С корреспондентской настырностью Колодан задал еще несколько вопросов да спохватился, что всего свидания-то у них, может, минуты, и поспешил отойти, полез из окопа через бруствер. В той стороне, где всходило солнце, над ровной степью стлалась черная пелена, она растекалась по горизонту, охватывая дали и, вроде бы, приближаясь. Рядом с окопом, в глубокой воронке, сидели женщины, не решаясь, как видно, загромождать его своими узлами.
— Вы на передовую? — окрикнул его моряк. — Возьмите меня.
— Да я… да у меня тут… кое-что сделать надо, — замялся Колодан. Не скажешь этим людям, что всех его дел — промаяться любопытством до следующей ночи, когда можно будет воспользоваться пропуском и улететь на Большую землю.
— Ты же раненый! — закричала медсестра.
— А кто теперь не раненый?
— Ваня-а-а! — Она тихо, по-бабьи, завыла.
— Повидал тебя, теперь и воевать можно.
Он поцеловал ее в губы и крикнул Колодану, чтобы помог вылезти из окопа. Девушка полезла следом, наверху снова уцепилась за мужа обеими руками. Живот мешал ей, и она прижималась боком. Слезы текли непрерывным потоком, из груди прорывался сдавленный стон.
— Погоди отпевать-то, — сказал моряк, снова поцеловал ее, легко отодвинул и пошел, не оглядываясь, припадая на левую ногу, скособочиваясь от боли.
Колодан пошел в другую сторону, но тут знакомо заклокотало в воздухе и он упал, зажал голову руками. Земля дернулась под ним, забарабанило по спине комьями. Прогремело еще несколько взрывов и все затихло, — обычный обстрел наугад, часто практикуемый немецкими артиллеристами.

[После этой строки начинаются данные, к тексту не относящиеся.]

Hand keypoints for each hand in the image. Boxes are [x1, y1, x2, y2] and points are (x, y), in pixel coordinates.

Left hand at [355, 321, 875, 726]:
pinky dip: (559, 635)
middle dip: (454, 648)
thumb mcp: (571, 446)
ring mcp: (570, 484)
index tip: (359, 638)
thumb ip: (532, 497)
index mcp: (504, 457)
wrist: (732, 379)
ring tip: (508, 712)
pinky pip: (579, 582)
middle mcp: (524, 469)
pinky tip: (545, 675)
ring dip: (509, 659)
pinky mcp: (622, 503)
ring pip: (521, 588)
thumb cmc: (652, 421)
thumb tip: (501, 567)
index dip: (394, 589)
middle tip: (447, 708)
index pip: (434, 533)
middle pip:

И вдруг что-то случилось. То ли звук какой долетел до ушей, то ли сердце само собой зашлось в предчувствии. Резко оглянулся, увидел белесый клуб опадающего взрыва как раз там, куда уходил моряк.
Девушка дико закричала, и все, кто был рядом, застыли от немой жути, захлестнувшей сердца. Было в этом крике, в этом нечеловеческом зверином вое что-то древнее, вечное, страшное. К ней кинулись бабы, бывшие неподалеку. Они первые с их опытом, с их инстинктом уловили в крике ужаса перед ликом смерти нотки, какие обычно сопровождают рвущуюся к свету жизнь.
Колодан тоже сунулся было к толпе, обступившей девушку, на него с необычной злостью заорали бабы, замахали руками. Ушел с нелепым чувством обиды. И вдруг догадался. Стало даже смешно, почему не понял сразу. Потому, наверное, что слишком уж неестественным было случившееся. Рождение человека среди хозяйничающей кругом смерти.
Он вернулся к этой траншее с госпитальными блиндажами много после полудня, когда отвалил нестерпимый зной. Бой еще приблизился и шел с неослабевающим ожесточением. Где точно проходила теперь передовая и была ли она в обычном ее понимании, никто не знал.